(Data extracted from a collection)
━━━
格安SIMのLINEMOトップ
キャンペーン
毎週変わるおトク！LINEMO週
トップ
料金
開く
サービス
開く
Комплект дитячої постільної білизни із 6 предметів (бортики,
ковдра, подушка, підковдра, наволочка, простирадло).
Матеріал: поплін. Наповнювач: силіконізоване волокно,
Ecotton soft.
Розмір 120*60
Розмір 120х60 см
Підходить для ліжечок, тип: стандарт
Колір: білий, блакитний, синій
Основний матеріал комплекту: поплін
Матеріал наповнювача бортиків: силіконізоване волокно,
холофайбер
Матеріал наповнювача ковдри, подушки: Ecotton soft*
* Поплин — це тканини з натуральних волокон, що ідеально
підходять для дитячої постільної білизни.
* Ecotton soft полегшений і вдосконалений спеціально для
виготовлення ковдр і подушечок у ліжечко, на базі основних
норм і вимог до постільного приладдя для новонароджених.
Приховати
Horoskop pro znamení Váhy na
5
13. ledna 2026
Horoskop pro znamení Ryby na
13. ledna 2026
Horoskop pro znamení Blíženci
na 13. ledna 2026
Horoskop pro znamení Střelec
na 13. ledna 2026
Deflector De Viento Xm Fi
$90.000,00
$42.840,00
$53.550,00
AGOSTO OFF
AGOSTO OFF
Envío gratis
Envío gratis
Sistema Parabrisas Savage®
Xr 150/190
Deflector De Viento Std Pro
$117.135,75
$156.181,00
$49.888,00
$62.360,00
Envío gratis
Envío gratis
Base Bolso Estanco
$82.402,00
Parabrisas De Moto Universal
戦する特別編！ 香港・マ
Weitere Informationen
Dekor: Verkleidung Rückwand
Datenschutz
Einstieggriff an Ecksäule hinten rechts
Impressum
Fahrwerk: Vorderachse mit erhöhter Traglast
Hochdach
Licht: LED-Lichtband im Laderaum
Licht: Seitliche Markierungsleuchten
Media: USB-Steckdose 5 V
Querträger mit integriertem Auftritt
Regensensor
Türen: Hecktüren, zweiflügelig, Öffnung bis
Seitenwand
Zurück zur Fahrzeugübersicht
━━━
**Job item**
Count the lines in the preceding entries that contain the string "білизни", and state only the resulting number.

**Answer to this problem**
2